── Estratto fornito ──

In una ciotolina sciogliete il lievito in poca acqua tiepida (non eccedente i 42 ° C) e mezzo cucchiaino di zucchero. Dopo una decina di minuti  comincerà a schiumare.

Fate un impasto iniziale, mescolandovi qualche cucchiaio di farina e lasciatelo lievitare coperto. Basteranno 12-15 minuti.

Nel frattempo, preparate una fontana con le farine mescolate, mettete al centro 3 cucchiai di olio e 50 gr di  zucchero.

Quando l’impasto iniziale si è gonfiato, mettetelo al centro della fontana, assieme all’acqua tiepida. All’inizio potete usare una forchetta, aggiungendo la  farina gradualmente. Impastate energicamente.

Se disponete di un’impastatrice o un buon robot,  –  io uso un’impastatrice,  come potete vedere dalle foto –  potete mettere tutti gli ingredienti insieme e regolare la consistenza man mano, eventualmente aggiungendo acqua o farina.

L’impasto dovrà risultare compatto, ma morbido. Quando lo giudicate pronto, aggiungete 2 grammi di sale e impastate ancora un paio di minuti.

Questi ultimi due minuti li faccio sempre a mano. Aggiungo il sale in questa fase.

Dividetelo in due ( io ci faccio una croce sopra, per ossigenarlo anche all’interno)  e lasciate lievitare ( nella foto sopra sono già quasi alla fine della lievitazione)

Sciacquate l’uva e togliere i semi, se ce ne sono.

Ungete una teglia – dimensioni del forno di casa –  con olio d’oliva. Stendete una parte dell’impasto sul fondo, lasciandolo debordare dalla teglia. Fatelo “riprendere” dallo stress prima di continuare il lavoro: aspettate cinque minuti in maniera che si “rigonfi”.

Distribuite su di esso metà dell’uva.

Stendete la seconda parte dell’impasto e adagiarla sulla prima.

Piegate i bordi del primo strato e sigillateli. Aspettate cinque minuti.

Distribuite la restante uva e lo zucchero rimasto. Cospargere un po’ di olio d’oliva.

───

### Quesito scritto 1
Secondo la ricetta, per quanti minuti deve lievitare l'impasto iniziale?
### Quesito scritto 2
Ricopia fedelmente il passo della ricetta che va da "Quando l’impasto iniziale" fino a "acqua o farina." incluso.

── Sezione dati ──

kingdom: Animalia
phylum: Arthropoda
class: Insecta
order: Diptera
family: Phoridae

───
── Sezione dati ──

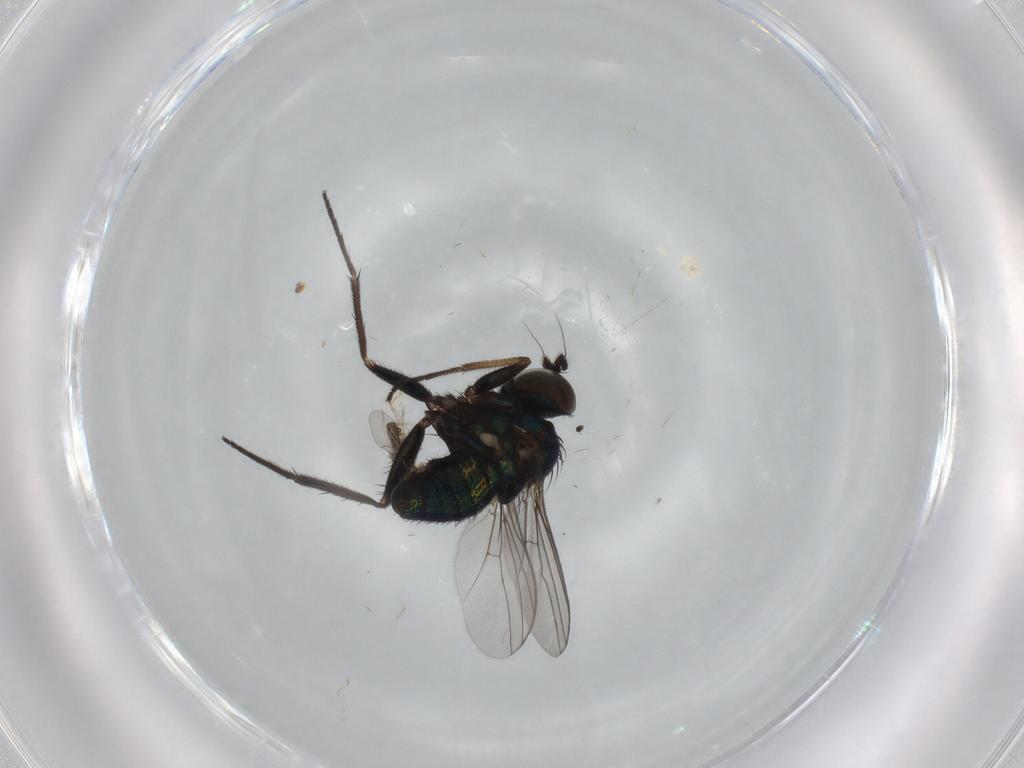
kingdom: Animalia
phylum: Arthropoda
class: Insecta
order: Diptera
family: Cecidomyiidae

───
── Sezione dati ──

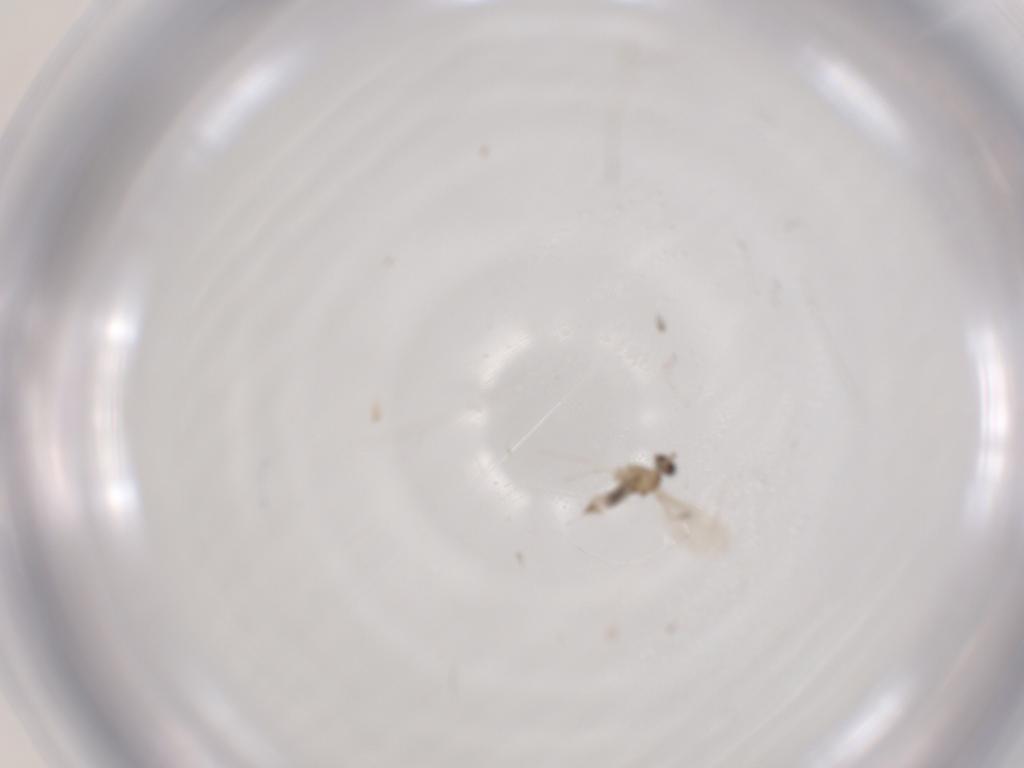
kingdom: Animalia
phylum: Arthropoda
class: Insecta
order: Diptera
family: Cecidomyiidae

───

### Risposta scritta 1
Deve lievitare per 12-15 minuti.

### Risposta scritta 2
Quando l’impasto iniziale si è gonfiato, mettetelo al centro della fontana, assieme all’acqua tiepida. All’inizio potete usare una forchetta, aggiungendo la  farina gradualmente. Impastate energicamente.

Se disponete di un’impastatrice o un buon robot,  –  io uso un’impastatrice,  come potete vedere dalle foto –  potete mettere tutti gli ingredienti insieme e regolare la consistenza man mano, eventualmente aggiungendo acqua o farina.